_WORK INSTRUCTIONS_.
1/ According to the REMA commentary, when did the government consult on reforms of electricity markets?
2/ Echo a passage of the REMA commentary word for word, beginning at the words "The 130 pages" and stopping after "heat and transport.".
3/ Which acronyms appear in the REMA commentary? Give each one once.

_SUPPLIED TEXT_.
__________
REMA is too important to be kicked into the long grass - Tom Luff & Tim Chapelle

Comment by Tom Luff, Senior Adviser (Electricity Markets & Policy), and Tim Chapelle, Energy Policy Adviser.

In summer 2022, the government consulted on potentially far-reaching reforms of electricity markets (Review of Electricity Market Arrangements or REMA). An update from the Department for Energy Security & Net Zero (DESNZ, formerly BEIS) is expected imminently, sharing what the team has heard from stakeholders and setting out the direction of travel for the coming phase of the review.

At this stage of the political cycle there is a risk that change is kicked into the long grass. It is the view of Energy Systems Catapult that:

  • REMA shows current electricity market arrangements hinder the integration of low carbon electricity generation, increasing costs for consumers and putting Net Zero in jeopardy
  • Markets and policy should be designed to stimulate investment in all low carbon technologies and approaches. Shielding industry from risk – and not incentivising companies to mitigate it – means an unfair deal for consumers
  • We need an ambitious package of reform to unlock greater system flexibility (e.g., storage and demand side response) to complement low carbon generation
  • A phased blueprint for reform is essential now to set clear expectations, realise change and accelerate investment.

REMA demonstrates why the current market arrangements will not deliver our Net Zero ambitions

The 130 pages of analysis and options published last year by the Department for Energy Security & Net Zero  (formerly BEIS) present a clear and compelling vision of a future Net Zero electricity system. Achieving net zero by 2050 depends on fundamental transformation of our electricity sector, which will not only have to phase out fossil fuels but must also expand its generation capacity to accommodate a doubling of demand due to the electrification of heat and transport.
__________
Records from a dataset
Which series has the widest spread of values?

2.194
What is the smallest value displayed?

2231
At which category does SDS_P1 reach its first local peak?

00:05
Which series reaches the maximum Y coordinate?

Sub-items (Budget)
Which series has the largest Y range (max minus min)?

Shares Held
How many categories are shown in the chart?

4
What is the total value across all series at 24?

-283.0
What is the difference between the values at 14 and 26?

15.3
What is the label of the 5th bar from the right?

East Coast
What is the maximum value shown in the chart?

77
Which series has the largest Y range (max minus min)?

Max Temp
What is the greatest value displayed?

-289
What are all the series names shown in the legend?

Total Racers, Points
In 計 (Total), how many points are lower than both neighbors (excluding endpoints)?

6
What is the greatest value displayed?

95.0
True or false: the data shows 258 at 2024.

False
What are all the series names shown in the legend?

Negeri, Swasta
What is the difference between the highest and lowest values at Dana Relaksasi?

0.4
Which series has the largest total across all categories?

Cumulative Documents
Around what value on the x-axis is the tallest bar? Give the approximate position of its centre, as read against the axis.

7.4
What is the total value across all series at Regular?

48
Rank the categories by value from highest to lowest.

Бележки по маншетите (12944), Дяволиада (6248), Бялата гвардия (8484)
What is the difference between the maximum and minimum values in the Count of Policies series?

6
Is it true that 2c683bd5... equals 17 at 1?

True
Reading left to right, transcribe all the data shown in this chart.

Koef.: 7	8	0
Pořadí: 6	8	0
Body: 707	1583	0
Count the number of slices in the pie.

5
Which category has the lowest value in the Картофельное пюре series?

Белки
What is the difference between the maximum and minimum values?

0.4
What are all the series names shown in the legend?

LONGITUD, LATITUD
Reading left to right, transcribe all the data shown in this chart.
__________
_OUTPUTS FOR THE TASKS_.
1/ In summer 2022.

2/
The 130 pages of analysis and options published last year by the Department for Energy Security & Net Zero  (formerly BEIS) present a clear and compelling vision of a future Net Zero electricity system. Achieving net zero by 2050 depends on fundamental transformation of our electricity sector, which will not only have to phase out fossil fuels but must also expand its generation capacity to accommodate a doubling of demand due to the electrification of heat and transport.

3/ REMA, DESNZ, BEIS